Work instructions:
Write out again the part of the rows that opens with the line containing "9.00 (1 , 1 ), 1" and closes with the line containing "Hyun-jin Ryu | League: bold -> normal", both lines included. Leave the pictures out of your answer.

+++ Data extract +++

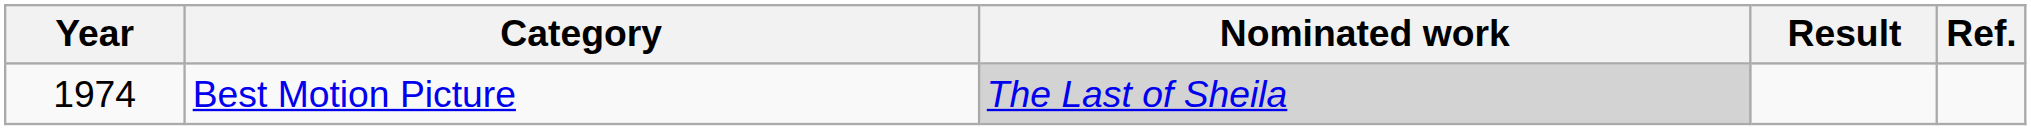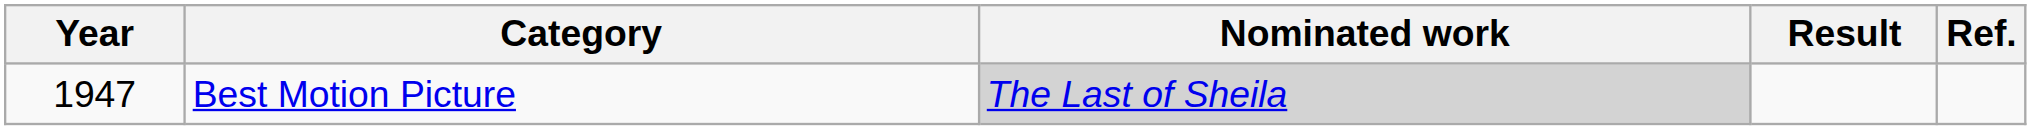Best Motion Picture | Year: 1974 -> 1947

+++
+++ Data extract +++

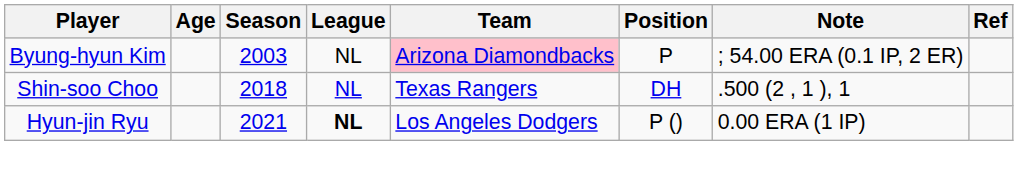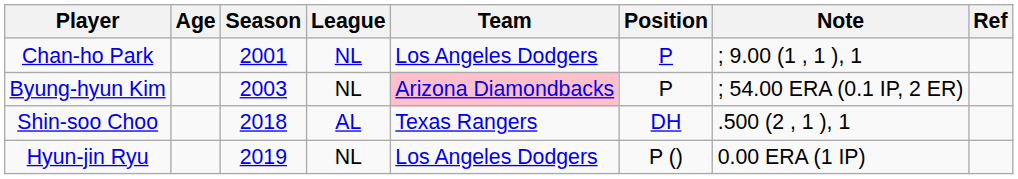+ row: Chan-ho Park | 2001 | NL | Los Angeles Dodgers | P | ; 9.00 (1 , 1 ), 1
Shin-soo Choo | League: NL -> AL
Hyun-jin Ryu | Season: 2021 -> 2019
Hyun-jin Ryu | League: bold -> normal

+++

Exercise result:
+ row: Chan-ho Park | 2001 | NL | Los Angeles Dodgers | P | ; 9.00 (1 , 1 ), 1
Shin-soo Choo | League: NL -> AL
Hyun-jin Ryu | Season: 2021 -> 2019
Hyun-jin Ryu | League: bold -> normal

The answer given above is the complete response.